🤖 AI Summary
Existing research on large language model (LLM)-driven multi-turn dialogue systems suffers from fragmented frameworks, heterogeneous technical approaches, and inconsistent evaluation protocols. Method: This paper introduces, for the first time, a unified taxonomy of four LLM adaptation paradigms for multi-turn dialogue—prompt engineering, instruction tuning, retrieval-augmented generation (RAG), and dialogue state modeling—while distinguishing open-domain and task-oriented dialogue along technical and bottleneck dimensions. It constructs a structured technical landscape covering architectures, benchmark datasets, and evaluation metrics, and synthesizes multi-dimensional automatic and human evaluation methodologies.

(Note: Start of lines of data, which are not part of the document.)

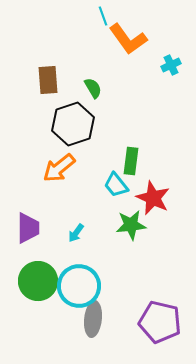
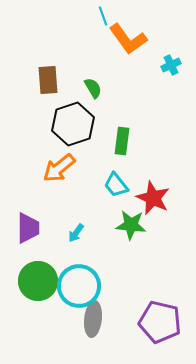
green rectangle: moved 9 px left, 20 px up
green star: rotated 12 degrees clockwise
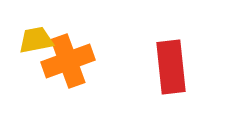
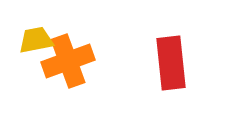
red rectangle: moved 4 px up
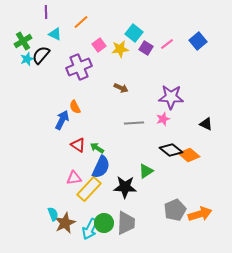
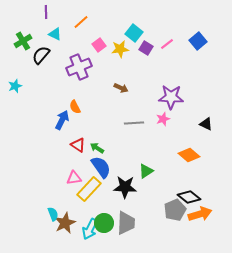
cyan star: moved 12 px left, 27 px down
black diamond: moved 18 px right, 47 px down
blue semicircle: rotated 60 degrees counterclockwise
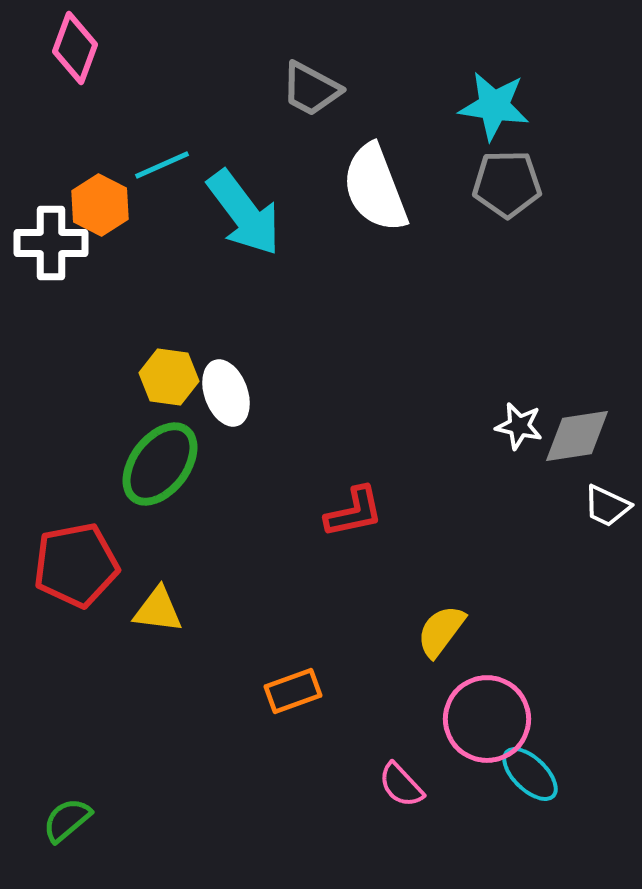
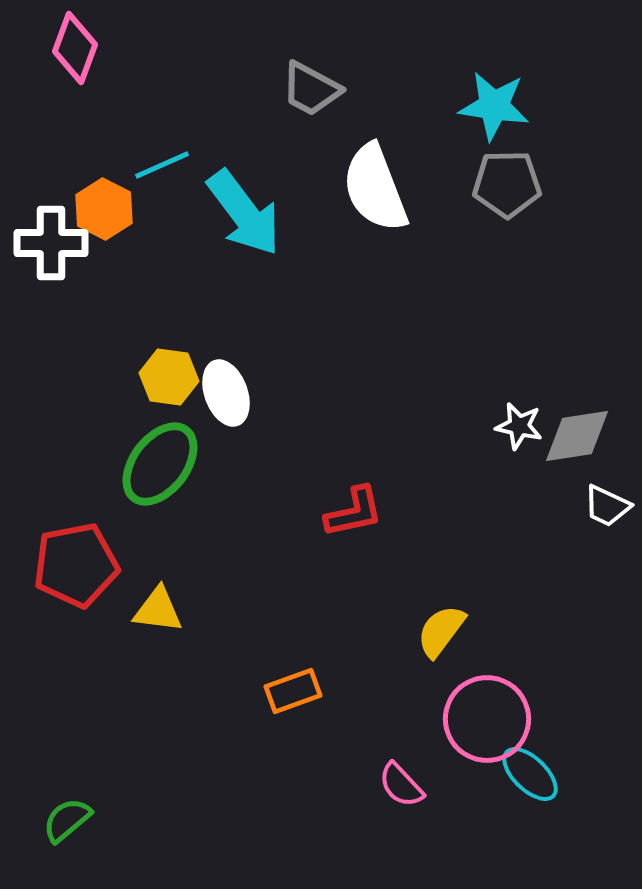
orange hexagon: moved 4 px right, 4 px down
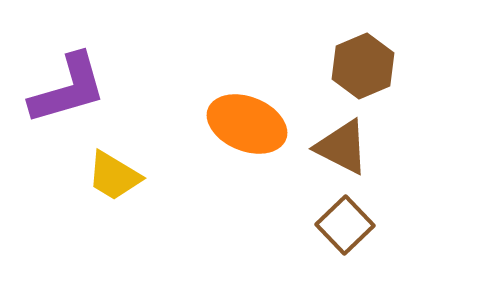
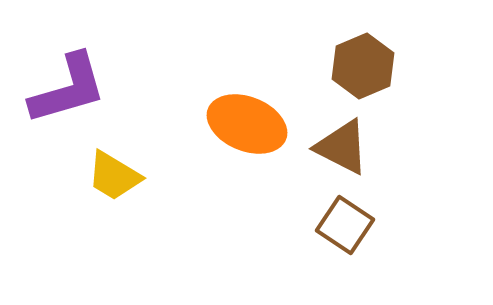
brown square: rotated 12 degrees counterclockwise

Contribution/Results: The survey identifies three critical research gaps—interpretability, long-horizon consistency, and controllable interaction—and establishes a theoretically grounded, practice-oriented reference framework to guide future work in LLM-based dialogue systems.
📝 Abstract
This survey provides a comprehensive review of research on multi-turn dialogue systems, with a particular focus on multi-turn dialogue systems based on large language models (LLMs). This paper aims to (a) give a summary of existing LLMs and approaches for adapting LLMs to downstream tasks; (b) elaborate recent advances in multi-turn dialogue systems, covering both LLM-based open-domain dialogue (ODD) and task-oriented dialogue (TOD) systems, along with datasets and evaluation metrics; (c) discuss some future emphasis and recent research problems arising from the development of LLMs and the increasing demands on multi-turn dialogue systems.